Imaging the Sub-Moiré Potential Landscape using an Atomic Single Electron Transistor

Dahlia Klein, Weizmann Institute of Science, University of Chicago
PAA A102

Electrons in solids owe their properties to the periodic potential landscapes they experience. The advent of moiré lattices has revolutionized our ability to engineer such landscapes on nanometer scales, leading to numerous groundbreaking discoveries. Despite this progress, direct imaging of these electrostatic potential landscapes remains elusive. Here, we introduce the Atomic Single Electron Transistor (SET), a novel scanning probe that uses a single atomic defect in a van der Waals (vdW) material as an ultrasensitive, high-resolution potential sensor.
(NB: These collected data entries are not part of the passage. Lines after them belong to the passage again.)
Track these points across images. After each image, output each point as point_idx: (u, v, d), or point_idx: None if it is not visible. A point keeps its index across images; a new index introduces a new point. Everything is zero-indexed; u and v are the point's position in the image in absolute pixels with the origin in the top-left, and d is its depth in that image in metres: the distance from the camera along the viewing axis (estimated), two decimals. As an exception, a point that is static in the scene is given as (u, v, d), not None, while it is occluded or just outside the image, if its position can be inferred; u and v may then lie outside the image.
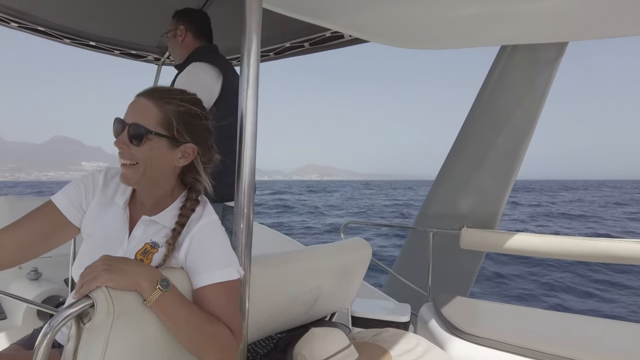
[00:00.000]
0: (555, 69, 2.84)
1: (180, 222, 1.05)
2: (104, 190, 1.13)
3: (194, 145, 1.06)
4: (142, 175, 1.03)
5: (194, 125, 1.07)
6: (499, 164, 3.01)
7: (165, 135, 1.02)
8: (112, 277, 0.84)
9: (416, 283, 2.87)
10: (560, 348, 1.55)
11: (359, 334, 1.51)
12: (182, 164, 1.07)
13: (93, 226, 1.11)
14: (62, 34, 2.57)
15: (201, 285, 0.99)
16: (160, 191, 1.10)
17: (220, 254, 1.04)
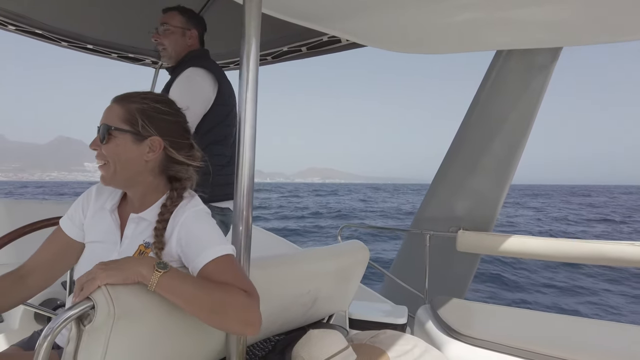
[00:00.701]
0: (550, 73, 2.88)
1: (161, 219, 1.07)
2: (97, 200, 1.21)
3: (159, 138, 1.10)
4: (114, 173, 1.09)
5: (157, 119, 1.11)
6: (495, 167, 3.04)
7: (128, 130, 1.08)
8: (110, 273, 0.85)
9: (413, 285, 2.88)
10: (556, 349, 1.56)
11: (357, 336, 1.52)
12: (151, 157, 1.10)
13: (90, 235, 1.19)
14: (59, 37, 2.58)
15: (200, 266, 1.00)
16: (143, 188, 1.14)
17: (211, 234, 1.06)
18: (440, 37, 1.63)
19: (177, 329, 1.00)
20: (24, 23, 2.36)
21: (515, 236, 2.55)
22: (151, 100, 1.13)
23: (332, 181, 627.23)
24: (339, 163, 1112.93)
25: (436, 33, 1.57)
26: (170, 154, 1.12)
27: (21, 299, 1.16)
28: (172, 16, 1.91)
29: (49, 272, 1.19)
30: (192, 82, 1.77)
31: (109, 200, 1.19)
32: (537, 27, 1.48)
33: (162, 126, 1.11)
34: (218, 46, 2.71)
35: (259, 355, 1.41)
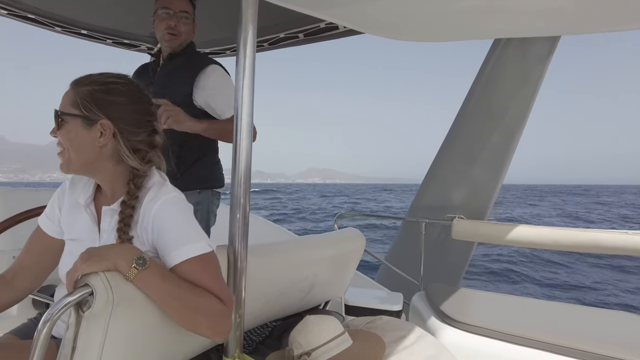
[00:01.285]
0: (548, 62, 2.87)
1: (122, 217, 1.02)
2: (71, 194, 1.17)
3: (107, 121, 1.02)
4: (69, 160, 1.04)
5: (107, 102, 1.03)
6: (491, 156, 3.05)
7: (77, 115, 1.02)
8: (89, 263, 0.86)
9: (409, 273, 2.91)
10: (549, 336, 1.59)
11: (353, 322, 1.54)
12: (103, 142, 1.03)
13: (68, 232, 1.16)
14: (53, 21, 2.53)
15: (174, 263, 0.97)
16: (106, 176, 1.09)
17: (184, 229, 1.01)
18: (439, 25, 1.62)
19: None
20: (17, 7, 2.32)
21: (510, 225, 2.57)
22: (103, 82, 1.06)
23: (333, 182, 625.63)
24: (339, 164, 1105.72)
25: (434, 20, 1.56)
26: (123, 139, 1.05)
27: (11, 303, 1.15)
28: (188, 5, 1.89)
29: (35, 273, 1.17)
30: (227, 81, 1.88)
31: (82, 193, 1.14)
32: (536, 15, 1.47)
33: (112, 109, 1.04)
34: (214, 32, 2.68)
35: (257, 341, 1.43)
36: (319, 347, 1.20)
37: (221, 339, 1.01)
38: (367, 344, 1.27)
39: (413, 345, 1.33)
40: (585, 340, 1.56)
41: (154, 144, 1.11)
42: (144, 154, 1.09)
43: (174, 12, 1.85)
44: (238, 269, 1.13)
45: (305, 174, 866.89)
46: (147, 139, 1.10)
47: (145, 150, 1.09)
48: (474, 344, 1.69)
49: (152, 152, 1.11)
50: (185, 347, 1.09)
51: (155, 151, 1.12)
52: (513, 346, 1.62)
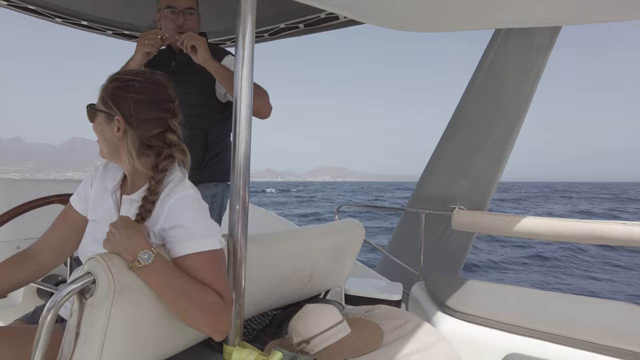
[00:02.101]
0: (549, 53, 2.86)
1: (141, 211, 1.04)
2: (102, 178, 1.22)
3: (121, 118, 1.07)
4: (100, 149, 1.14)
5: (123, 99, 1.08)
6: (491, 147, 3.05)
7: (102, 110, 1.10)
8: (105, 242, 0.95)
9: (408, 263, 2.93)
10: (548, 325, 1.61)
11: (352, 310, 1.56)
12: (118, 137, 1.08)
13: (93, 212, 1.20)
14: (53, 12, 2.52)
15: (181, 254, 0.99)
16: (127, 168, 1.13)
17: (198, 225, 1.04)
18: (439, 15, 1.61)
19: None
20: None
21: (510, 215, 2.58)
22: (124, 79, 1.10)
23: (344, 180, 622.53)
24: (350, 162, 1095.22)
25: (435, 10, 1.55)
26: (136, 135, 1.08)
27: (33, 278, 1.19)
28: (193, 1, 1.87)
29: (59, 250, 1.21)
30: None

Built upon the quantum twisting microscope (QTM) platform, this probe leverages the QTM’s capability to form a pristine, scannable 2D interface between vdW heterostructures. Using the Atomic SET, we present the first direct images of the electrostatic potential in a canonical moiré interface: graphene aligned to hexagonal boron nitride. This potential exhibits an approximate C_6 symmetry, minimal dependence on carrier density, and a substantial magnitude of ~60 mV even in the absence of carriers. Theory indicates that this symmetry arises from a delicate interplay of physical mechanisms with competing symmetries. Intriguingly, the measured magnitude significantly exceeds theoretical predictions, suggesting that current understanding may be incomplete. With 1 nm spatial resolution and sensitivity to potentials generated by only a few millionths of an electron’s charge, the Atomic SET enables ultrasensitive imaging of charge order and thermodynamic properties across a wide range of quantum phenomena, including symmetry-broken phases, quantum crystals, vortex charges, and fractionalized quasiparticles.